**Source text:**
- Opening Delimiter -
SNPs predominantly found in non coding regions with little influence on protein function

Question 44

What is the significance of SNPs being found in non coding regions?

Answer 44

Relates to why SNP variations may differ amount of protein produced but not whether you have the protein or not altogether (seen in rare disease cases)

Question 45

Why is further analysis from SNP chips required to identify causal variant

Answer 45

Often the causal variant (responsible for the association signal at a locus) is not included on the SNP chips so further work is required to narrow down the region of association and identify the causal variant

Question 46

How does GWAS identify variants?

Answer 46

Variants associated with the disease/trait (or within the same haplotype as a variant associated with a disease), will be found at a higher frequency in cases than in controls

Question 47

What does a P-value show us?

Answer 47

A p-value indicates the significance of the association i.e. the probability that the allele is likely to be associated with the trait

Question 48

What is a manhattan plot?

Answer 48

GWAS results are often displayed in a Manhattan plot with -log10(p-value) plotted against the position in the genome.
Each dot represents the p-value for a particular SNP

Question 49

What is the P-value threshold for GWAS results?

Answer 49

A P-value threshold of 5 × 10−8 has become a standard for genome-wide association studies (GWAS) to correct for multiple testing – this is based on the assumption that every genetic variant tested is independent of the rest

Question 50

What will a P-value of 0.05 tell us about the gene variants?

Answer 50

If we set the p-value threshold for each test to be 0.05, by chance we will “find” about 5% of SNPs to be associated with the disease

Question 51

What is the Bonferroni correction?
- Closing Delimiter -
**Tasks to complete:**
1. Answer these from the GWAS flashcards:
(a) What P-value threshold has become the standard for genome-wide association studies?
(b) In a Manhattan plot, what is plotted against position in the genome?
(c) If the threshold for each test is set to 0.05, about what share of SNPs will be "found" associated with the disease by chance?
2. What questions do the GWAS flashcards ask? List every one.
3. Can you pick up the GWAS flashcards where they stop and continue them?
Nothing in the data excerpts is needed for this work.

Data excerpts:
- Opening Delimiter -
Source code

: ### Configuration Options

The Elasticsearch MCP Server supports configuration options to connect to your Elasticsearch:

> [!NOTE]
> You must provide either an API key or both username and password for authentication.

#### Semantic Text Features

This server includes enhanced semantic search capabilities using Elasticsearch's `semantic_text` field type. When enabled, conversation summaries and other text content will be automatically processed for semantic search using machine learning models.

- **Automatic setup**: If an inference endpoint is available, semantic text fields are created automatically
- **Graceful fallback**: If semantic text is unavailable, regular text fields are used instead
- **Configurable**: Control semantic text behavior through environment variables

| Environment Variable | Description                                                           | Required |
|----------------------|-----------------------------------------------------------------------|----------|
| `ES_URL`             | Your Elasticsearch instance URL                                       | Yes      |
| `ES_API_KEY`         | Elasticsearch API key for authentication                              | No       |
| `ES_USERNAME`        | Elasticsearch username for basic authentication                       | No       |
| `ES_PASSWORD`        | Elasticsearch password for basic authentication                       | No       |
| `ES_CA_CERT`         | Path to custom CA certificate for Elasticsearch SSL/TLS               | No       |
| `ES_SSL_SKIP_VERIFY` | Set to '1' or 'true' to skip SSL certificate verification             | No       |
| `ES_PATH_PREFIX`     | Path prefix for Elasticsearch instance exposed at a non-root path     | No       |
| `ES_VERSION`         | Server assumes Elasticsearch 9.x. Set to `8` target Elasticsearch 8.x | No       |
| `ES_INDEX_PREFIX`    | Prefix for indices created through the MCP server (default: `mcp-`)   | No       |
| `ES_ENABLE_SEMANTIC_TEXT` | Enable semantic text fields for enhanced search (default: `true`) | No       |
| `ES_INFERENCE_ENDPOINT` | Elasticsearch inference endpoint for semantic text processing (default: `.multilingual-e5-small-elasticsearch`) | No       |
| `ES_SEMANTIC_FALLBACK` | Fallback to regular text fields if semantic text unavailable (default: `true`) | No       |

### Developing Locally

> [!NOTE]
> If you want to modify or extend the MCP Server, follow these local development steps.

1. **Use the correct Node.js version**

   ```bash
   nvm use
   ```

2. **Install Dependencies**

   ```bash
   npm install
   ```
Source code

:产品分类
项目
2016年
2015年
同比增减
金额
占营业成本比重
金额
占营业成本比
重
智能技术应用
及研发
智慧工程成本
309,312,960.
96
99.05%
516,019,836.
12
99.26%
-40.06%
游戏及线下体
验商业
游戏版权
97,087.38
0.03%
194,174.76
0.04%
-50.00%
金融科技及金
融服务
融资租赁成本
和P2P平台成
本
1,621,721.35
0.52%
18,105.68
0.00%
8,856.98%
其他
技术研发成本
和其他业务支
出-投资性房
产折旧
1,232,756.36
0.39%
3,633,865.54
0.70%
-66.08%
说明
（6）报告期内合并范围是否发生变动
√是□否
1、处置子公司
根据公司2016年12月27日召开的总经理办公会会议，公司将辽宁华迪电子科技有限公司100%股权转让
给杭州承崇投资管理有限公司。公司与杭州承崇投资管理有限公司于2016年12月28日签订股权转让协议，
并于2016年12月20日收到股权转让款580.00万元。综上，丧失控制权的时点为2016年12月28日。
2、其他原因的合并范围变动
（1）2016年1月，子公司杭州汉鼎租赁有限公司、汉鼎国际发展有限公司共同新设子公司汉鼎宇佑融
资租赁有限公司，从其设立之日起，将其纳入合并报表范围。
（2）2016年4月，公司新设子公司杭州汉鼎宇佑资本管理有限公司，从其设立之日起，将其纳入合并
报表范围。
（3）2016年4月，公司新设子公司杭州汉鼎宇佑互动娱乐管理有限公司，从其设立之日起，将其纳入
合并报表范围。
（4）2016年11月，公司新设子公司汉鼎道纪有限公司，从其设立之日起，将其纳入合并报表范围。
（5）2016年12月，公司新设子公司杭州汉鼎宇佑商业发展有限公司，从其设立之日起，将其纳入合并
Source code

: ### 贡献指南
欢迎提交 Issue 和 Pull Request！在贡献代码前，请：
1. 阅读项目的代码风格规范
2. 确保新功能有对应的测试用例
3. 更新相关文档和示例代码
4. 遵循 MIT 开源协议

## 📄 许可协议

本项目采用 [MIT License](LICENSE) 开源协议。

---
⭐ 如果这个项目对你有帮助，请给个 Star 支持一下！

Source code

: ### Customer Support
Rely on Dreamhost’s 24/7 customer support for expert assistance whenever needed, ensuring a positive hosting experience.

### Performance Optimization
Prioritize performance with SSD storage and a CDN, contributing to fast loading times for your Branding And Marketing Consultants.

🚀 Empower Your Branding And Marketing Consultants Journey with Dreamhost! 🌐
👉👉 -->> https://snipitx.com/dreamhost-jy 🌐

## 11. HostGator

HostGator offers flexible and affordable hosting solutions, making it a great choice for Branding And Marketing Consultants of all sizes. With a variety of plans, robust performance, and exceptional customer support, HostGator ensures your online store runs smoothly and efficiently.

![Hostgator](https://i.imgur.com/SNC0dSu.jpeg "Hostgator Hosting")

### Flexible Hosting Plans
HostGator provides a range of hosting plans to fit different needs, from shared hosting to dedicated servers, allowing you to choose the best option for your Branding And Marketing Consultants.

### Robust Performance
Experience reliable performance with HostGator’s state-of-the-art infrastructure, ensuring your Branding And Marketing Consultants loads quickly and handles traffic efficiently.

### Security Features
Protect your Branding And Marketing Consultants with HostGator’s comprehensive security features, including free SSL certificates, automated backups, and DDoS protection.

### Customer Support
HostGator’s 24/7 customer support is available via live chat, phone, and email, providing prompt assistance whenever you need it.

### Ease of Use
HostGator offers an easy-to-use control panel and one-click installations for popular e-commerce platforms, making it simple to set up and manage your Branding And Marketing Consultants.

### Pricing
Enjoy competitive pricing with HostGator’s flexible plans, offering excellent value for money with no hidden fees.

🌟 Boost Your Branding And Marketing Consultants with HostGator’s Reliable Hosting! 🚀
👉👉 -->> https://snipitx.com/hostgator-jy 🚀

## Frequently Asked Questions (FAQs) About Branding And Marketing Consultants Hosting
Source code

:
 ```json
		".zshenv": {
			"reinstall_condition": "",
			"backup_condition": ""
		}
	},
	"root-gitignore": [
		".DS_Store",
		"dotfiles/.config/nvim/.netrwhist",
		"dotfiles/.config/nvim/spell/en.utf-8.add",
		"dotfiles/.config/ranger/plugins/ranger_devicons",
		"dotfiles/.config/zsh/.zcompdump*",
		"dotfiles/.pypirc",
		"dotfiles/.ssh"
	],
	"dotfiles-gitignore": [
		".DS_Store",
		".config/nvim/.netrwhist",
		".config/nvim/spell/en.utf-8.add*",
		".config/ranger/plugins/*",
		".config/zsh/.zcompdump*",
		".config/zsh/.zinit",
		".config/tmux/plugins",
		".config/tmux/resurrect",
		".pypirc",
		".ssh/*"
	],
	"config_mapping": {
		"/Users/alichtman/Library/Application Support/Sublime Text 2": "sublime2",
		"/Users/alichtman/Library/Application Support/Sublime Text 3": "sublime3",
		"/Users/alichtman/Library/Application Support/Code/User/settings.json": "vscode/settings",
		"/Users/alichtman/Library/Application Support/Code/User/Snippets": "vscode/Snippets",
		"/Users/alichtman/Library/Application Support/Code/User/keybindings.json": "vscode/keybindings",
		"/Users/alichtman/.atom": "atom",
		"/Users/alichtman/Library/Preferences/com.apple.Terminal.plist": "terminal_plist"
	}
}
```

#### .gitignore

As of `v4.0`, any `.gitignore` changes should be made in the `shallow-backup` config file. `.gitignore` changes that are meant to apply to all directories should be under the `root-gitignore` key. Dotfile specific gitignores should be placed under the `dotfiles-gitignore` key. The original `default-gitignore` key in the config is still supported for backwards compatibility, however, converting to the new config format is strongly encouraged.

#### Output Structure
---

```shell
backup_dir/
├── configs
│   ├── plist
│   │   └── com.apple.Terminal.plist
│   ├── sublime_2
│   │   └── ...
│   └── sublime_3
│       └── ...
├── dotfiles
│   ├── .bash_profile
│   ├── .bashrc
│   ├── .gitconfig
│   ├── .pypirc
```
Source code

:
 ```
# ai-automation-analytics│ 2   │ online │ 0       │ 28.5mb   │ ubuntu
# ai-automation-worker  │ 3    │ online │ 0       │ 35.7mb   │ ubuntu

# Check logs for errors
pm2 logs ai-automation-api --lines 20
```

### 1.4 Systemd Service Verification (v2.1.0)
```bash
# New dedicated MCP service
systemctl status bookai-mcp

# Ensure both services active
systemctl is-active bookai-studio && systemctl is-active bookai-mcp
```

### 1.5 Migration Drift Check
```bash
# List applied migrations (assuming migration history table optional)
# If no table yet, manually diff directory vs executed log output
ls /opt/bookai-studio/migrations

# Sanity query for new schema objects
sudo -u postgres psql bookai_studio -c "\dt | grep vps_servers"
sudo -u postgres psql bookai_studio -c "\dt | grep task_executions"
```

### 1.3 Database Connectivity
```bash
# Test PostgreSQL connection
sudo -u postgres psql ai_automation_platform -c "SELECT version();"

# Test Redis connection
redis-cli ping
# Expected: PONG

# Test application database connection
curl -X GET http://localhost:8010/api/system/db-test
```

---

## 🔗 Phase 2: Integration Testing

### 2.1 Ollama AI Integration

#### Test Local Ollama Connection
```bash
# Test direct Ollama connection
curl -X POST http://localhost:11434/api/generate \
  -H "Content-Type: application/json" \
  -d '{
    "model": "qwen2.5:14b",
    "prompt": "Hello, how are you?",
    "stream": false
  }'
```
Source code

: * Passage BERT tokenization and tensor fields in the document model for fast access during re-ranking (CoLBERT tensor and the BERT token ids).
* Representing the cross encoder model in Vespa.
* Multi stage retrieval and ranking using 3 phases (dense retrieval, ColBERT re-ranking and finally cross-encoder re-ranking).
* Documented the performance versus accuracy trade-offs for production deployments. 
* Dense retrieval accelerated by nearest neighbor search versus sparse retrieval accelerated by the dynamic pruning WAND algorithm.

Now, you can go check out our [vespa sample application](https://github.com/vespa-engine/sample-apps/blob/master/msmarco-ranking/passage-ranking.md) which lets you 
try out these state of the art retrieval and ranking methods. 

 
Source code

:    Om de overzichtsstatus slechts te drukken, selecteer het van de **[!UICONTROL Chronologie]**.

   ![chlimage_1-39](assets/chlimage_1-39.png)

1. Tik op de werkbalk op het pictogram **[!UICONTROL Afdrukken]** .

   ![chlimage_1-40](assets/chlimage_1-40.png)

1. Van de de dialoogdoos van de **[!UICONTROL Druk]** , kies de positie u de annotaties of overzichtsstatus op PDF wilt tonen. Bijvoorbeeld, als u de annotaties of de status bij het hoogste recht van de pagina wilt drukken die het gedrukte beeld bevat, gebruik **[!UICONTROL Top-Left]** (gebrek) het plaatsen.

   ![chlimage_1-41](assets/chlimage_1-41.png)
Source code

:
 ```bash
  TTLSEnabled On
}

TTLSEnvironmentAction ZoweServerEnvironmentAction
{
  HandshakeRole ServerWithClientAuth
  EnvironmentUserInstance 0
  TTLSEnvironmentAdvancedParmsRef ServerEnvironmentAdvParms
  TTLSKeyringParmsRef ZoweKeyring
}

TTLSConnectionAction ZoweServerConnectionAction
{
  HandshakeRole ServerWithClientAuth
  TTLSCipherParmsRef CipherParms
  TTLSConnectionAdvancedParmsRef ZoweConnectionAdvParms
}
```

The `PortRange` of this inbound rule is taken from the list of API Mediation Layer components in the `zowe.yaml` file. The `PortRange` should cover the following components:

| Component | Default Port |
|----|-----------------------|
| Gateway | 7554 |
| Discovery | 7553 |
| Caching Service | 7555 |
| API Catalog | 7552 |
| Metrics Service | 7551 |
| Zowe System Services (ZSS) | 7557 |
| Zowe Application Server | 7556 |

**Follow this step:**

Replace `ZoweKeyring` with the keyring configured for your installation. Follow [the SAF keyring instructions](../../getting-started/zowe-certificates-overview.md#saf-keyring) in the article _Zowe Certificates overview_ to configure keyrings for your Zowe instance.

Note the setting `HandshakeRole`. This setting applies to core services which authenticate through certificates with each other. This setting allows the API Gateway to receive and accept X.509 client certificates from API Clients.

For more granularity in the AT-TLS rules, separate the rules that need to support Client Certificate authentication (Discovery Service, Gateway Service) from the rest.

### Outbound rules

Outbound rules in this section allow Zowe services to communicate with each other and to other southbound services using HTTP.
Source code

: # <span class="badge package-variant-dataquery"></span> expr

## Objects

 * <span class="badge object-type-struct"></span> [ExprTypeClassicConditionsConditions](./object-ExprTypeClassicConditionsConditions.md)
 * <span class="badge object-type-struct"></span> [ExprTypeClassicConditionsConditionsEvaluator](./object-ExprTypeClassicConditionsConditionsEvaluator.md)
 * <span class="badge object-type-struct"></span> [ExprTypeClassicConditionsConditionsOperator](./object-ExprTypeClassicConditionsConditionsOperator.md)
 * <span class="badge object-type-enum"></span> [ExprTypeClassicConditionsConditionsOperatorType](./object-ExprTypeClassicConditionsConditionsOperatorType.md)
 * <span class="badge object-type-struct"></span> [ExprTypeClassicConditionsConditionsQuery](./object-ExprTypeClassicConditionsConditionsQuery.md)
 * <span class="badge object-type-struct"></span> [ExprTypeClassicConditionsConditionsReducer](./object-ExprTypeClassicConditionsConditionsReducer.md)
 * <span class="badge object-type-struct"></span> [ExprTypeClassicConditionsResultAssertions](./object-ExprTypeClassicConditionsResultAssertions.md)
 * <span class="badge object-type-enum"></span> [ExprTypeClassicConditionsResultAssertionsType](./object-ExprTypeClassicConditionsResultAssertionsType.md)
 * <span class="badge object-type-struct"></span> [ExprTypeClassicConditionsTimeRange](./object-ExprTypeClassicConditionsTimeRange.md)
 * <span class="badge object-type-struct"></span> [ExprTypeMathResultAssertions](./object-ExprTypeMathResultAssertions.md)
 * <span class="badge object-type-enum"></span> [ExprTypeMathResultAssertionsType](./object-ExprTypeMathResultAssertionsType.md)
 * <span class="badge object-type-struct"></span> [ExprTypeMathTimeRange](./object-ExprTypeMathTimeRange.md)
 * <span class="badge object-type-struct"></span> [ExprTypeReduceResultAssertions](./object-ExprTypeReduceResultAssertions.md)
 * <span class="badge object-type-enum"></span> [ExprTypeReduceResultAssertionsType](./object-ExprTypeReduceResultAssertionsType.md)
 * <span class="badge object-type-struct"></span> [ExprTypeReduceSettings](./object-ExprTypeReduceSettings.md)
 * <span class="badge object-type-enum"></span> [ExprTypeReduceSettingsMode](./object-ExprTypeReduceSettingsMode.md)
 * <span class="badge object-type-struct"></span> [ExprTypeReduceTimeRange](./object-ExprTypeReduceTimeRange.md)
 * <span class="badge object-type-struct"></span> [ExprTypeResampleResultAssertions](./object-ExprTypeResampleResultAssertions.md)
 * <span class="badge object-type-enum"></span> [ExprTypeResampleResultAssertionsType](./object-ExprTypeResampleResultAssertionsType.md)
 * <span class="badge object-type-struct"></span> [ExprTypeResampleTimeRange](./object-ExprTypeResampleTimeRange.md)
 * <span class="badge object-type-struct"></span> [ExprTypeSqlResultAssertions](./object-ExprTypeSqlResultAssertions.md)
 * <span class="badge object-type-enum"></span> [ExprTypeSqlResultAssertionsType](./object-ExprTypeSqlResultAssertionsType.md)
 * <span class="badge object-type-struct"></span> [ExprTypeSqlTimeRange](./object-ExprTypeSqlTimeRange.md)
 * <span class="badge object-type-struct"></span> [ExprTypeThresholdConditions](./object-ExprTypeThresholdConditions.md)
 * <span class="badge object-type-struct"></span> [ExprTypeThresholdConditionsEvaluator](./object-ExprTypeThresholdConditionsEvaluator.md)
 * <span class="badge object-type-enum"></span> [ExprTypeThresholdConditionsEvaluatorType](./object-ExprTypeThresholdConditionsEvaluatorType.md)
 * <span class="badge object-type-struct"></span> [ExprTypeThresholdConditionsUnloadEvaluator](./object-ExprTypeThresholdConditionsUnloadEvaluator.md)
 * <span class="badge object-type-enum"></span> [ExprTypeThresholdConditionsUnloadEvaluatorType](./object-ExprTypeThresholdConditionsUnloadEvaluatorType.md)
- Closing Delimiter -
**Outputs for the tasks:**
1.
(a) 5 × 10−8
(b) -log10(p-value)
(c) About 5%

2.
What is the significance of SNPs being found in non coding regions?
Why is further analysis from SNP chips required to identify causal variant
How does GWAS identify variants?
What does a P-value show us?
What is a manhattan plot?
What is the P-value threshold for GWAS results?
What will a P-value of 0.05 tell us about the gene variants?
What is the Bonferroni correction?

3.
Answer 51

If the number of tests (SNPs genotyped) is n, we set the threshold to be 0.05/n

Question 52

What are the 3 potential interpretations of an SNP being significantly associated with disease?

Answer 52

If you identify a SNP that is significantly associated with disease, there are three possibilities:
- There is a causal relationship between SNP and disease
- The markers in linkage disequilibrium with a causal locus
= False positive

Question 53

What are the short term goals of GWAS?

Answer 53

• Identify genetic variants that explain differences in
  phenotype among individuals in a study population
• Qualitative: disease status, presence/absence of
  congenital defect
• Quantitative: blood glucose levels, % body fat, heart rate

Question 54

What is the purpose of further study on disease associated SNPs?

Answer 54

If association found, then further study can follow to:
- Understand the mechanism of action and disease
aetiology in individuals

• Characterise relevance and/or impact in more general
  population

Question 55

What are the long term goals of GWAS?

Answer 55

To inform the process of identifying and delivering better prevention and treatment strategies

Question 56

What is the Wellcome Trust Case Control Consortium ?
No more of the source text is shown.